Enzyme for Antimicrobial and Vaccine Development
Scientists at the University of California have shown that a specific enzyme is an essential regulator of Salmonella virulence. This enzyme is prevalent in many organisms including most enterobacteria, certain gram negative and gram positive bacteria, as well as archaebacteria. It is expected that this enzyme will be a major virulence factor for many types of infection, including cholera (Vibrio cholerae), the plague (Yersinia), brain infections (Haemophilus influenzae), typhoid fever (Salmonella typhi), and kidney disease (E. Coli O157:H7).

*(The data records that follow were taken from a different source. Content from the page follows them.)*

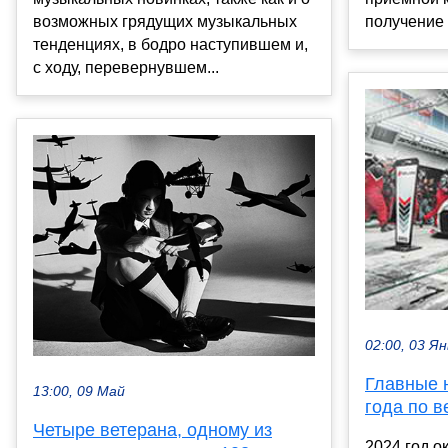
возможных грядущих музыкальных
получение 
тенденциях, в бодро наступившем и,
с ходу, перевернувшем...
02:00, 03 Ян
Главные 
13:00, 09 Май
года по в
Четыре ветерана, одному из
2024 год о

Salmonella typhimurium strains that lack or overproduce this enzyme are highly attentuated; thus therapeutic agents that block this enzyme are candidates for a new class of antimicrobials. Moreover, mice immunized with strains that do not produce this enzyme survived a wild type challenge of 10+4 above the LD50 (lethal dose required to kill 50% of the animals); thus these mutant strains can serve as live attenuated vaccines. Since DNA adenine methylases ("Dam") is present in many pathogens that cause serious health problems worldwide, including cholera, dysentery, meningitis, typhoid fever and the plague, Dams are potentially excellent targets for both vaccines and antimicrobials).